Recopila cada línea de las entradas siguientes en la que aparezca la palabra "stark".

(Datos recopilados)
# # #

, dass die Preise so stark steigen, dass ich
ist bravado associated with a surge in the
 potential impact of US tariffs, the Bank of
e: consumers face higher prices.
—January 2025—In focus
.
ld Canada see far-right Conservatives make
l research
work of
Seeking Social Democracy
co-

# # #

_Solución del ejercicio_:
, dass die Preise so stark steigen, dass ich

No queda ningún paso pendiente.